Nota operativa (mia lettura, non testo di legge). La cosa efficiente è un solo processo interno di gestione degli incidenti e delle vulnerabilità, con un ramo che sa quando instradare al canale CRA (problema del prodotto) e quando al canale NIS2 (servizio dell’azienda). Un solo team, due destinazioni. Tenere separati i due processi porta a duplicare il lavoro e, peggio, a mancare uno dei due orologi quando l’evento li fa scattare entrambi.

E DORA?

DORA (Regolamento UE 2022/2554) quasi mai ti riguarda come soggetto diretto: si applica alle entità finanziarie, non a un produttore di dispositivi. Ti raggiunge se vendi al settore finanziario, e per via contrattuale: il cliente banca o assicurazione deve trasferirti per contratto i requisiti del Capo V di DORA (art. 30). Qui la conformità al CRA gioca a tuo favore, come base per superare la due diligence del cliente. È un capitolo a sé, che tratto in un articolo dedicato.

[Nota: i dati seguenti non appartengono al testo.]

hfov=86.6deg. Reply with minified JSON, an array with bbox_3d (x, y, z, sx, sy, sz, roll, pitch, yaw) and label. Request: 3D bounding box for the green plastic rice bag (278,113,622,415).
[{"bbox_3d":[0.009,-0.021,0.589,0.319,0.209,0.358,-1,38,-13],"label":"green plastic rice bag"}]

Un solo sistema, due mappe da tenere distinte

Il modo di guardarlo che consiglio ai produttori è questo: un unico sistema di gestione della sicurezza, che genera evidenza riusabile su più fronti. Il ciclo di sviluppo sicuro e la gestione delle vulnerabilità che costruisci per il CRA coprono parte dell’art. 21 della NIS2; l’evidenza documentata che tieni per la vigilanza del mercato serve anche verso l’autorità NIS2.

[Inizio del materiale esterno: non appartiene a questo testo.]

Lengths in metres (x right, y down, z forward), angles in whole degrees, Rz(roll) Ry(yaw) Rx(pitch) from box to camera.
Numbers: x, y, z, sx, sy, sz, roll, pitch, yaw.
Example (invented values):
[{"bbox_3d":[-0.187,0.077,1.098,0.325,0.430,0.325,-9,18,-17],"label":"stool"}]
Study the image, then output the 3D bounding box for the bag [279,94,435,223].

Ciò che non si unifica, e va tenuto esplicito, sono due mappe. La mappa degli obblighi: il CRA finisce al prodotto, la NIS2 arriva ai tuoi sistemi interni, e la parte aziendale non la copre nessun lavoro fatto sul dispositivo. E la mappa delle notifiche e delle autorità: canali diversi, trigger diversi, destinatari in parte diversi. Il primo passo concreto è verificare se la tua azienda supera la soglia NIS2 nel suo comparto dell’Allegato II. Se la risposta è sì, il CRA è metà del lavoro, non tutto.


Riferimenti: Regolamento (UE) 2024/2847 (CRA), articoli 3 e 14 e Allegato I, parte II; Direttiva (UE) 2022/2555 (NIS2), articoli 3, 21 e 23 e Allegato II; Decreto legislativo 4 settembre 2024, n. 138; Regolamento (UE) 2022/2554 (DORA), articoli 2 e 30; Raccomandazione 2003/361/CE. Le note segnalate come operative sono mie interpretazioni, non testo normativo. Numeri di articolo verificati sui testi ufficiali.